TESTO DA ANALIZZARE:
Veniva riconosciuto esperto, in particolare, di fisiologia e di patologia delle urine. Sul piano pratico e sul livello teorico. Con la scarsa o inesistente tecnologia dell’epoca era in grado, dall’analisi delle urine, di diagnosticare se il paziente soffrisse di calcolosi renale, di nefropatia, o di malattie extra renali. Non solo, comunque: redasse tutta una serie di “Consilia” praticamente su ogni malattia: dalle affezioni degli occhi, a quelle degli orecchi (“ad sibilum auris”), dai disturbi dello stomaco alle pestilenze. Stimato (e amato) dalla gente comune, dal popolino e dai grandi: principi, cardinali, vescovi, perfino il prefetto di Roma, Giovanni di Vico, Signore di diverse città del Lazio e dell’Umbria (Orvieto e Terni).

I DATI:
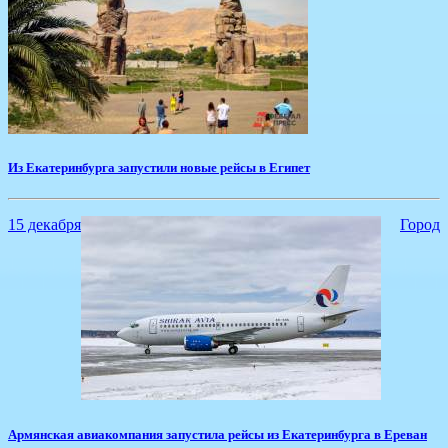
​Из Екатеринбурга запустили новые рейсы в Египет
15 декабря
Город
Армянская авиакомпания запустила рейсы из Екатеринбурга в Ереван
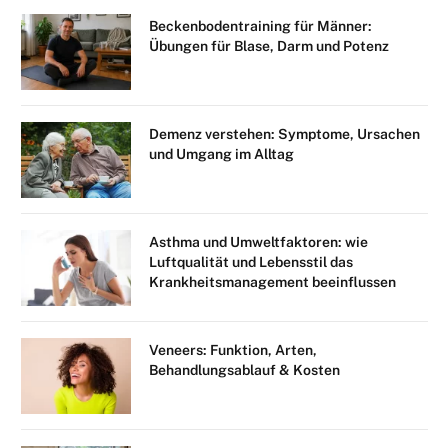
Beckenbodentraining für Männer:
Übungen für Blase, Darm und Potenz
Demenz verstehen: Symptome, Ursachen
und Umgang im Alltag
Asthma und Umweltfaktoren: wie
Luftqualität und Lebensstil das
Krankheitsmanagement beeinflussen
Veneers: Funktion, Arten,
Behandlungsablauf & Kosten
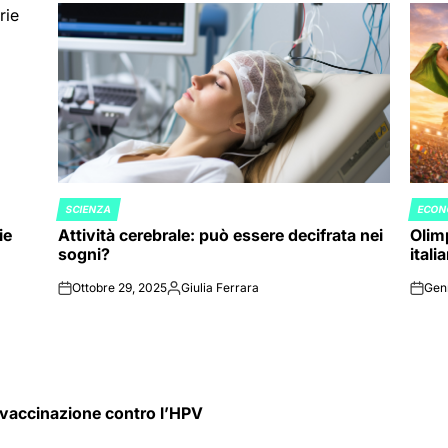
SCIENZA
ECON
POSTED
POST
ie
Attività cerebrale: può essere decifrata nei
Olimp
IN
IN
sogni?
itali
Ottobre 29, 2025
Giulia Ferrara
Gen
on
Posted
on
by
 vaccinazione contro l’HPV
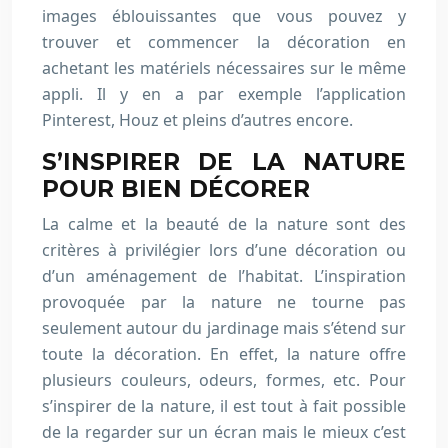
images éblouissantes que vous pouvez y
trouver et commencer la décoration en
achetant les matériels nécessaires sur le même
appli. Il y en a par exemple l’application
Pinterest, Houz et pleins d’autres encore.
S’INSPIRER DE LA NATURE
POUR BIEN DÉCORER
La calme et la beauté de la nature sont des
critères à privilégier lors d’une décoration ou
d’un aménagement de l’habitat. L’inspiration
provoquée par la nature ne tourne pas
seulement autour du jardinage mais s’étend sur
toute la décoration. En effet, la nature offre
plusieurs couleurs, odeurs, formes, etc. Pour
s’inspirer de la nature, il est tout à fait possible
de la regarder sur un écran mais le mieux c’est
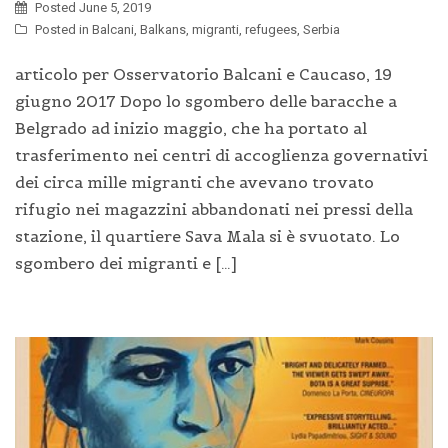
Posted
June 5, 2019
Posted in
Balcani
,
Balkans
,
migranti
,
refugees
,
Serbia
articolo per Osservatorio Balcani e Caucaso, 19
giugno 2017 Dopo lo sgombero delle baracche a
Belgrado ad inizio maggio, che ha portato al
trasferimento nei centri di accoglienza governativi
dei circa mille migranti che avevano trovato
rifugio nei magazzini abbandonati nei pressi della
stazione, il quartiere Sava Mala si è svuotato. Lo
sgombero dei migranti e […]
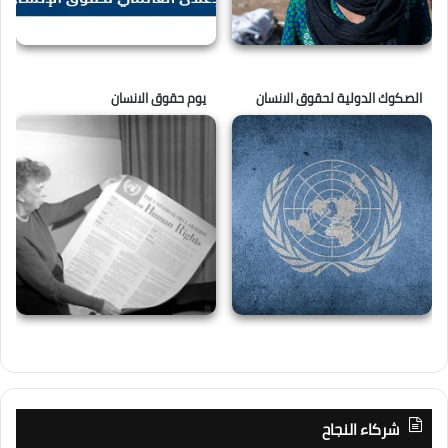
الصكوك الدولية لحقوق الانسان
يوم حقوق الانسان
شركاء النجاح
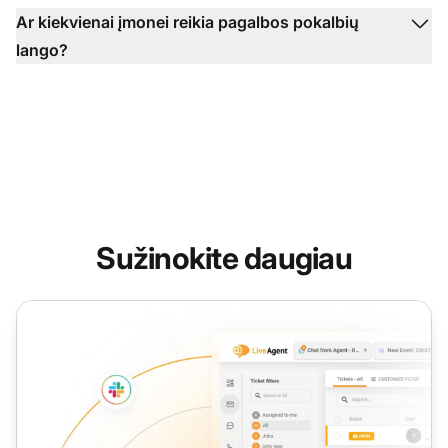
Ar kiekvienai įmonei reikia pagalbos pokalbių
lango?
Sužinokite daugiau
Pagalba programėlėje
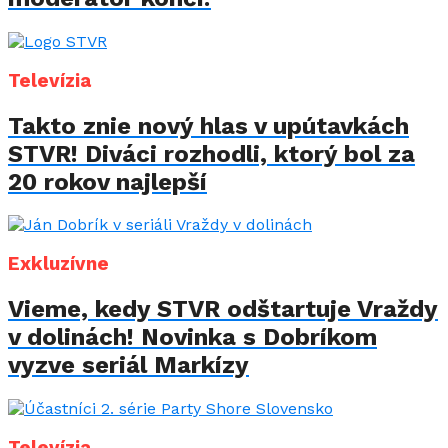
Televízia
Takto znie nový hlas v upútavkách
STVR! Diváci rozhodli, ktorý bol za
20 rokov najlepší
Exkluzívne
Vieme, kedy STVR odštartuje Vraždy
v dolinách! Novinka s Dobríkom
vyzve seriál Markízy
Televízia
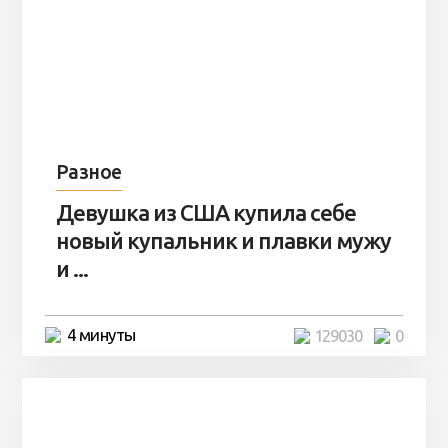
Разное
Девушка из США купила себе
новый купальник и плавки мужу
и ...
4 минуты
129030
0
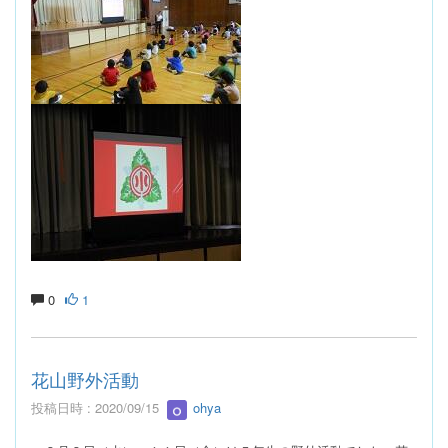
0
1
花山野外活動
投稿日時 : 2020/09/15
ohya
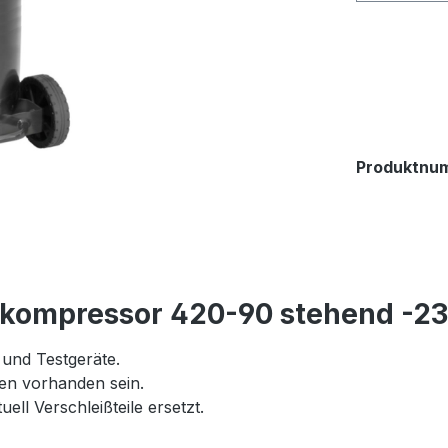
Produktnu
kompressor 420-90 stehend -230
 und Testgeräte.
en vorhanden sein.
ll Verschleißteile ersetzt.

IL COMPITO: Duplica senza modifiche il passo del testo da analizzare che va da "Veniva riconosciuto esperto, in" fino a "(Orvieto e Terni).", quest'ultimo compreso.

SOLUZIONE DEL COMPITO:
Veniva riconosciuto esperto, in particolare, di fisiologia e di patologia delle urine. Sul piano pratico e sul livello teorico. Con la scarsa o inesistente tecnologia dell’epoca era in grado, dall’analisi delle urine, di diagnosticare se il paziente soffrisse di calcolosi renale, di nefropatia, o di malattie extra renali. Non solo, comunque: redasse tutta una serie di “Consilia” praticamente su ogni malattia: dalle affezioni degli occhi, a quelle degli orecchi (“ad sibilum auris”), dai disturbi dello stomaco alle pestilenze. Stimato (e amato) dalla gente comune, dal popolino e dai grandi: principi, cardinali, vescovi, perfino il prefetto di Roma, Giovanni di Vico, Signore di diverse città del Lazio e dell’Umbria (Orvieto e Terni).